|© UNICEF Ethiopia/2006/Getachew|
|Yezab Menge washes her son's face with water from a well constructed by UNICEF using funds from the bottled-water supplier Volvic Germany.|
SOUTH GONDAR, Ethiopia, 14 July 2006 – Yezab Menge and her neighbour help each other strap large earthenware pots filled with over 15 litres of clean water onto their backs. The water is drawn with a hand pump from a well constructed in their district using funds donated by bottled-water supplier Volvic Germany through the German Committee for UNICEF.

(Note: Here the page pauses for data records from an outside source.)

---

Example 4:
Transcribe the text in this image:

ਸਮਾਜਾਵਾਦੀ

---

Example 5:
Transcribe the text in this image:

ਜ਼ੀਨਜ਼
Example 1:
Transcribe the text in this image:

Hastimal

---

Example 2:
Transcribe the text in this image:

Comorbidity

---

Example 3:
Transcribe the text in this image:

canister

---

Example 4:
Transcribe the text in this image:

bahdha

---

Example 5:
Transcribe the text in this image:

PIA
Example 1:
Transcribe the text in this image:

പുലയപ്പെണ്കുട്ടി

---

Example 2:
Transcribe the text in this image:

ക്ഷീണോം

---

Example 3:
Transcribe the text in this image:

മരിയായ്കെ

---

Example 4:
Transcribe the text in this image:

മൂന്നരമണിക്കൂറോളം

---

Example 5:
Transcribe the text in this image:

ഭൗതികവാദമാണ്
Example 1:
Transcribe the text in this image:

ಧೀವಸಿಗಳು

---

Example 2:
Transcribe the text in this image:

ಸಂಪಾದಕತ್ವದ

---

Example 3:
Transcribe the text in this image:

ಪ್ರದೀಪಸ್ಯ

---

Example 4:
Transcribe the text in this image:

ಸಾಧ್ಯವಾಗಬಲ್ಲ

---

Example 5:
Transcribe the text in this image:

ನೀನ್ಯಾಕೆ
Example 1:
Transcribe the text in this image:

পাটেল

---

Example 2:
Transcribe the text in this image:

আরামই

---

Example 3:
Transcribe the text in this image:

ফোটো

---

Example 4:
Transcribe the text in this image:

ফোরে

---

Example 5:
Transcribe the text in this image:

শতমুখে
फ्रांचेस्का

Bearing their heavy load, the women begin the 15-minute walk home, which takes them through parched fields and up a steep hill. Despite the strain, they are thankful because, until recently, fetching water was a much greater ordeal.
Yezab, a mother of seven, lives in the village of Melagudi in the South Gondar Zone of Amhara Region. She and her husband are farmers, earning their livelihood working the fields and raising cattle.

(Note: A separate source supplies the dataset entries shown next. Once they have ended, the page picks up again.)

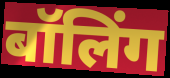
बॉलिंग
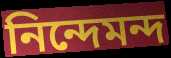
নিন্দেমন্দ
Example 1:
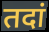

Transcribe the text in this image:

तदां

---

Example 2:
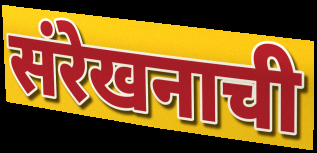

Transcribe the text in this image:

संरेखनाची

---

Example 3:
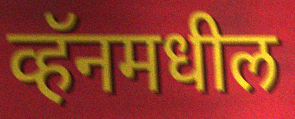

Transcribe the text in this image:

व्हॅनमधील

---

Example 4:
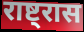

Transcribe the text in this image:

राष्ट्रास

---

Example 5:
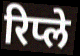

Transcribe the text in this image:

रिप्ले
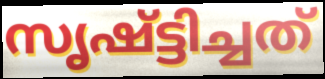
സൃഷ്ട്ടിച്ചത്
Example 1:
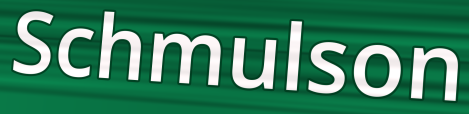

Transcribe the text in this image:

Schmulson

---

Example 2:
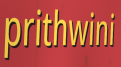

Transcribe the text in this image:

prithwini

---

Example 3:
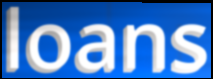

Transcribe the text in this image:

loans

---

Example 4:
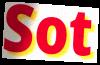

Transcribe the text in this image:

Sot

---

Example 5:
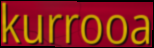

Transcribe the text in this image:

kurrooa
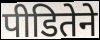
पीडितेने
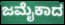
ಜಮೈಕಾದ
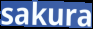
sakura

“My husband and I work hard so that we can educate our children,” says Yezab. “My dream is to see them grown up and successful.”
Living with drought
Life in the drought-prone area makes the work that much harder. “Last year there was drought,” says Yezab. “The rains stopped in August and worms ate our bean crop. We did not have a harvest this year and we are forced to sell our cattle to survive.”

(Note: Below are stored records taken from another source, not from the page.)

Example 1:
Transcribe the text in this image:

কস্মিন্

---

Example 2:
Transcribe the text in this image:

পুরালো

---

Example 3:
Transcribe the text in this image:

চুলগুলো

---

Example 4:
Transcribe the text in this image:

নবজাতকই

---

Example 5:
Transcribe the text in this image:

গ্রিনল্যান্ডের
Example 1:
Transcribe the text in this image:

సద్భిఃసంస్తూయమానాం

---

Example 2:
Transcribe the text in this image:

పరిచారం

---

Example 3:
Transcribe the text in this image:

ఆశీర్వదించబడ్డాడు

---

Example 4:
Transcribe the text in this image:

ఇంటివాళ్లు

|© UNICEF Ethiopia/2006/Getachew|
|With her neighbour, Yezab Menge fills a container from the new water point in the village of Melagudi in Ethiopia’s Amhara Region.|
“Water is a major problem in this area,” says Yezab. “Both people and animals suffer. Before this pump was constructed we had to walk over an hour to get to the Bira River. We had to wait to fill one container and we had to dig to get to the water. People would compete with animals for the limited water.
“We would strain that dirty water with a cloth to remove the worms before drinking it,” she adds. “We would get sick from the bugs in the water. Today we are much better. The animals drink from the river as they please because there is no one to fight over the water with them. We have this clean source.”
Partnership with Volvic
UNICEF’s partnership with Volvic Germany through the ‘1 litre for 10 litres’ fundraising campaign began in 2005. For every litre of water sold, Volvic has promised to supply 10 litres of fresh water for the Amhara district.
In the next 10 years, ‘1 litre for 10 litres’ aims to build 55 wells and provide more than 1.54 billion gallons of water in the area.
Having a clean source of water nearby is improving all aspects of life – including allowing more time for Yezab to care for her family and ensure that her children are better prepared for school.
The water point in Melagudi is considered a valuable community asset. With the support of the local water office, a committee selected by the villagers regulates the use of the water.
Water-supply coverage in Ethiopia
Coverage levels for water and sanitation in Ethiopia are among the lowest in the world. Only 22 per cent of the country’s population has access to safe water (defined as 20 litres per person, per day, within a distance of up to two kilometres).
UNICEF aims to assist Ethiopia in increasing rural water-supply coverage to 62 per cent by 2015. The organization's contribution will be the construction of new water-supply schemes and rehabilitation of old systems.